Journalists who sacrifice their principles and impartiality to advance personal agendas, even those who may not have experienced the horrors of 1983, or have been to Sri Lanka recently, may have lived a life filled with such propaganda.

One of the key challenges will be to reassure the Sri Lankan Tamil community overseas that today’s Sri Lanka will not tolerate anything like 1983 again.

It is a fact that despite the LTTE’s repeated bloody provocations, like the attacks on the Sacred Temple of the Tooth Relic of the Buddha and the Sri Maha Bodhi, two of the holiest Buddhist sites in the world, or the massacre of Muslims at the Kaththankudy Mosque, there have been no reprisals aimed at Tamil citizens elsewhere in the country.

Civilian reprisals

The civilian reprisals so desperately sought by the LTTE as part of its devilish strategy, did not eventuate. Minorities have continued to prosper in Sinhala-dominated areas of the country, including Colombo.

Tamils constitute over 40 percent of the population of Colombo. Some of the leading business houses in Colombo are minority owned. Many of the leading professionals in Colombo come from the minority communities and no restriction exists on their lives, socially or economically.

The inconveniences faced by those with no familiarity with Sinhala or English will disappear in time with the implementation of the Official Languages Policy.

Even the nuisance of road blocks and sudden searches have become a thing of the past with the all pervading fear generated by LTTE suicide bombers gone and a greater level of confidence restored.

President Mahinda Rajapaksa has repeatedly invited Sri Lankan Tamils from around the world to return to their homeland and become parties to the nation building effort.

The Government has established a Lessons Learnt and Reconciliation Commission (LLRC) consisting of a number of eminent persons.

This Commission, constituting of very eminent personalities including from the minorities, has a wide mandate, to look into the factors that gave rise to the conflict and infractions of international standards, and make recommendations to avoid similar situations in the future.

So far the LLRC has had a number of sittings in various parts of the country and has invited anyone, including critics from abroad, to present evidence before it.

Hundreds of persons from within and outside the country have appeared before the Commission. It even invited AI, HRW and ICG to present any evidence of infractions of global standards. These organisations have jointly decided to decline this invitation. We, for our part, are very disappointed.

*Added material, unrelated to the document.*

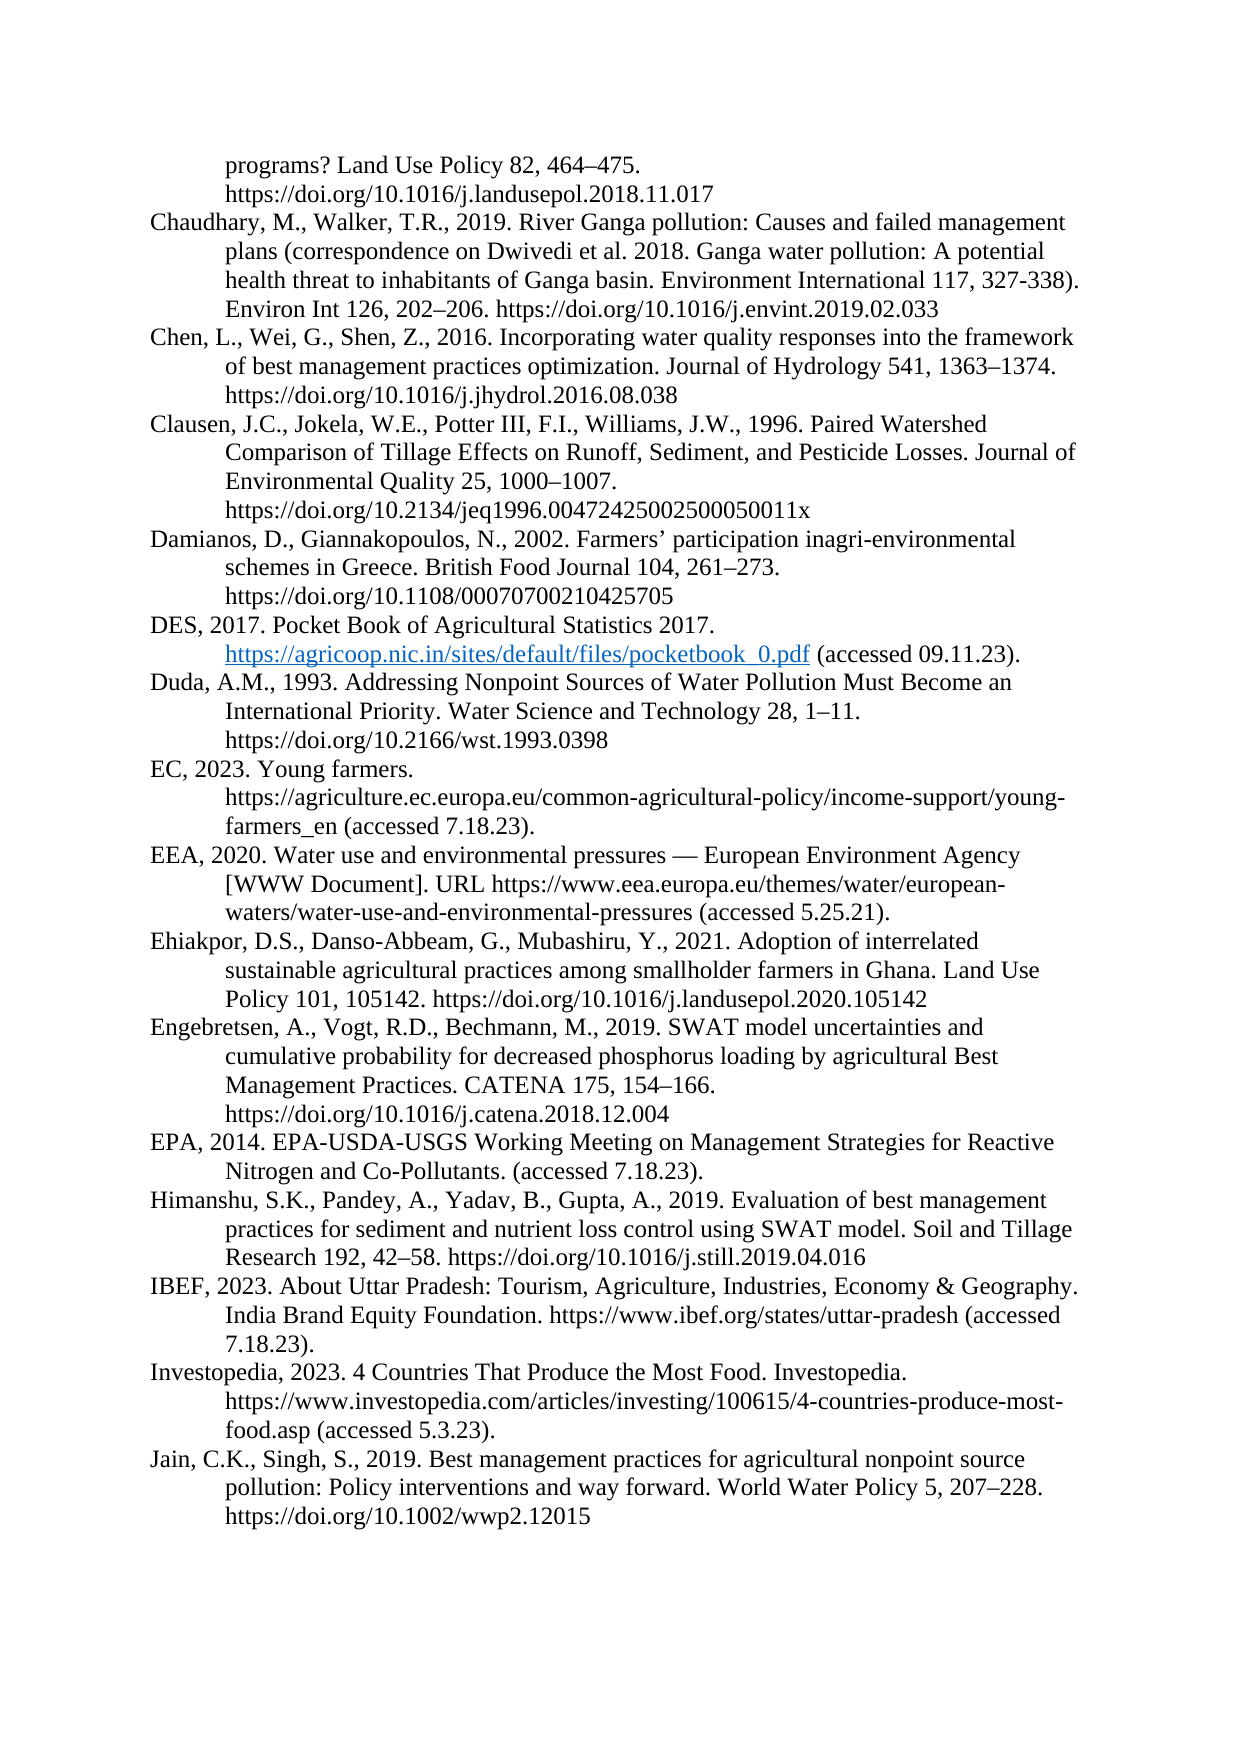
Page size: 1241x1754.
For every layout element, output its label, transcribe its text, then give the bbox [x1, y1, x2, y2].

A set of interim recommendations have been made and are being implemented by an inter-ministerial committee chaired by the Attorney General. It is hoped that the LLRC will address the concerns expressed by interested persons, primarily with a view to facilitating the return to normalcy and helping the country to recover from its 27-year nightmare of terrorism.

The Government is also determined to reach out to all our friends and even critics, as it sets about the task of nation building. Sri Lanka’s attitudes will be conditioned by national interest and principle.

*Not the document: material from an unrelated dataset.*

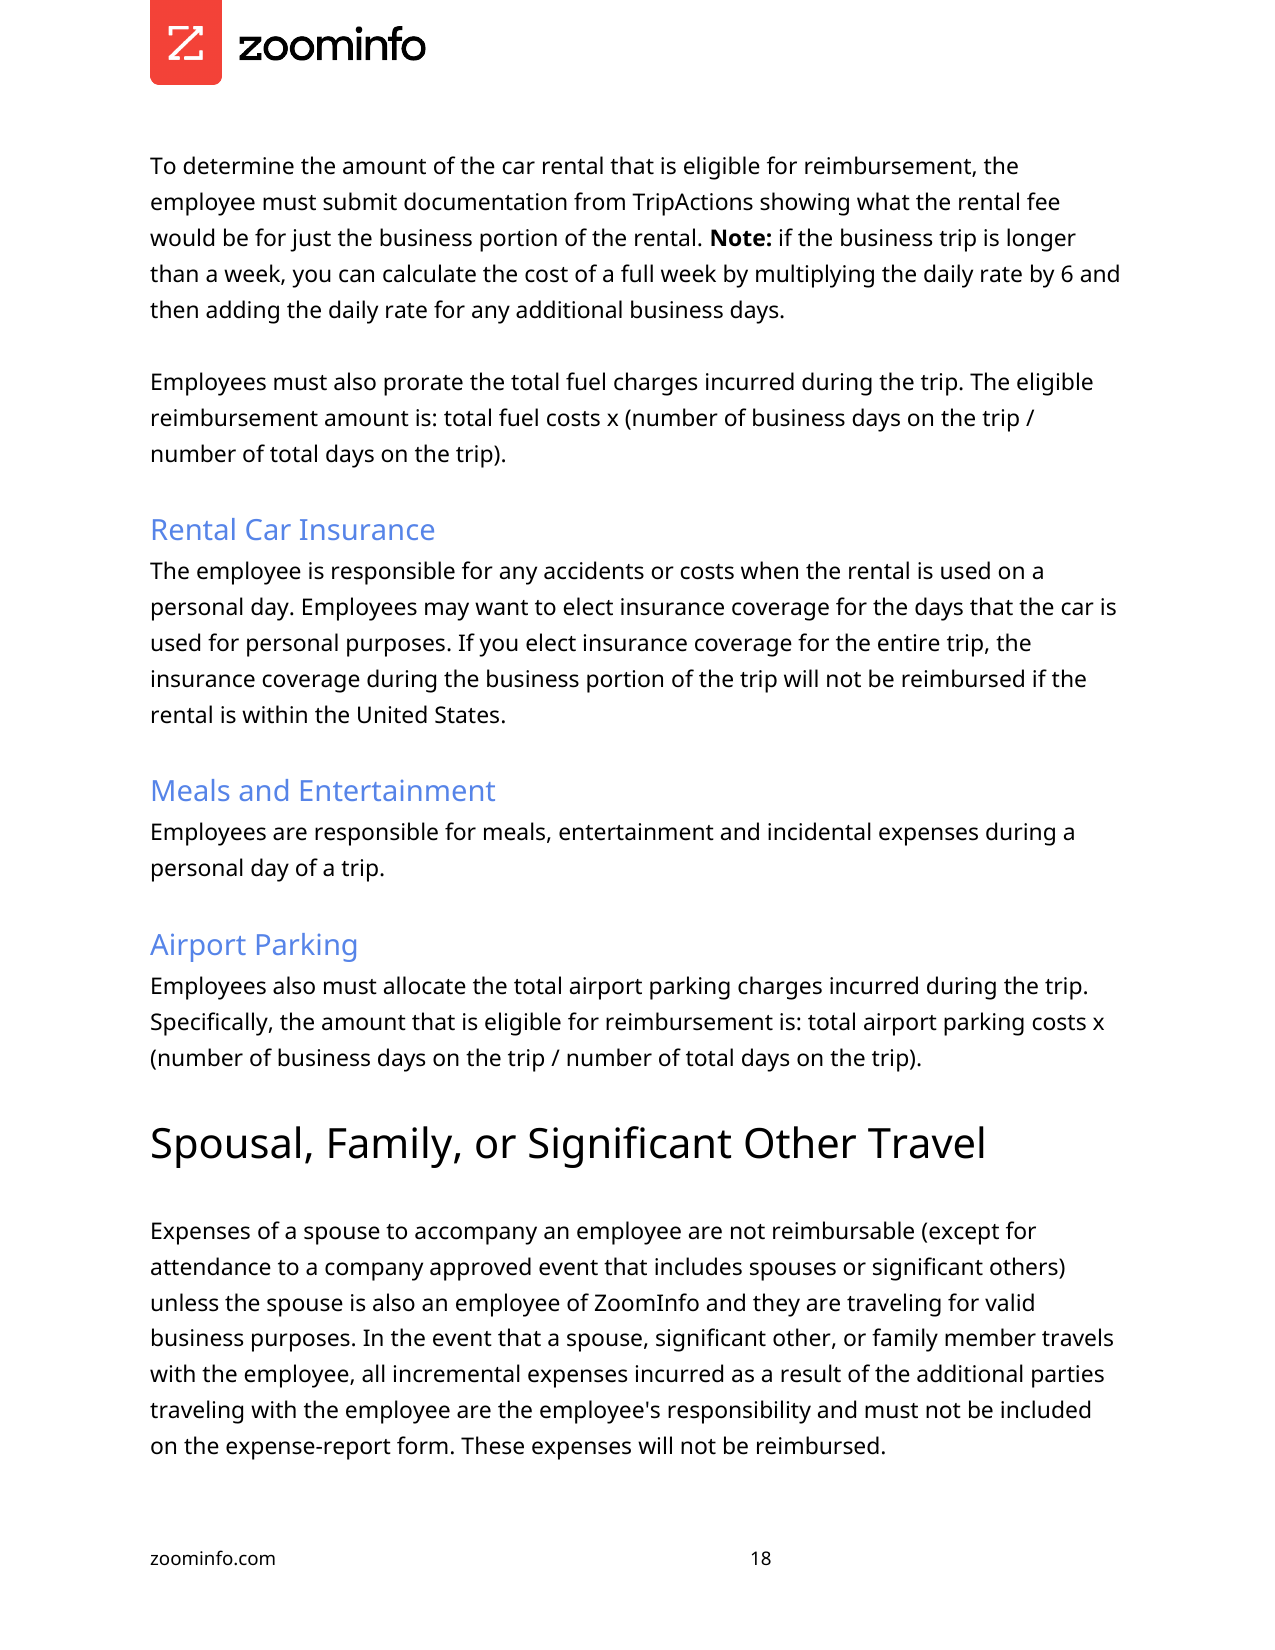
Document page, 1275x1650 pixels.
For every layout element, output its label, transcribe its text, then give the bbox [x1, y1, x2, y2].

In a fast changing world, the goal is not to establish friendships of convenience. It is a time for friends to help in healing the wounds - not keeping them open. There are many lessons for the world from this epic struggle and the response designed to facilitate a quick return to normalcy.

There are many lessons for Sri Lanka. Sri Lanka’s policy of clearly distinguishing the civilians from the terrorist LTTE was crucial. The zero civilian casualty policy was very important. Sri Lanka is at a critical juncture in its history and has a unique opportunity to bring its people together and make their island home a better place for all.

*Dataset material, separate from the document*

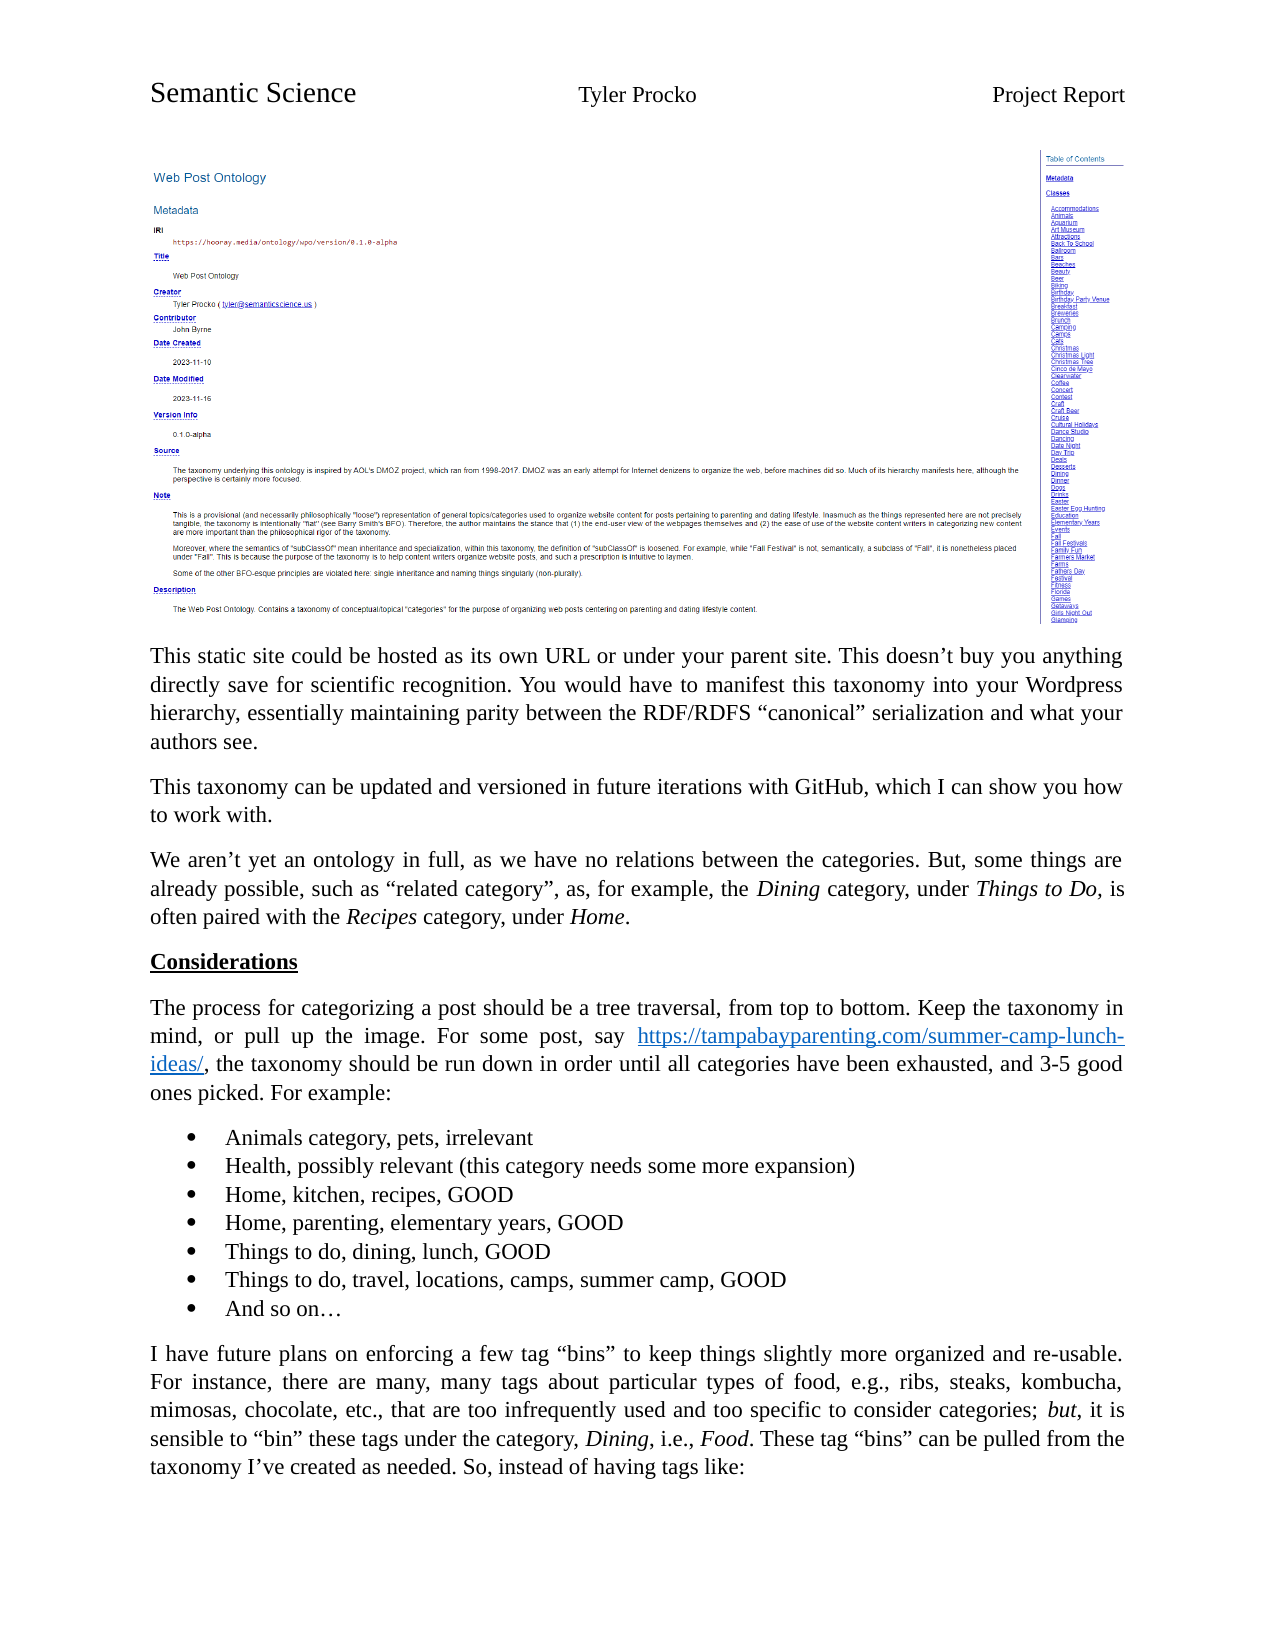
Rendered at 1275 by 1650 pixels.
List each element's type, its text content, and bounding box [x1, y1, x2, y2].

As the Bard said, time and tide waits for no man. Sri Lanka must grab this chance and ride the tide as it rushes in. Having dealt with the tragedy of the tsunami far better than most others have dealt with their own natural calamities, I am confident that we will deal with the aftermath of our victory over terrorism equally well.

Dr. Palitha T.B. Kohona is the Permanent Representative to the United Nations, New York. The above was from a presentation he made at the John F. Kennedy School of Government, Harvard University.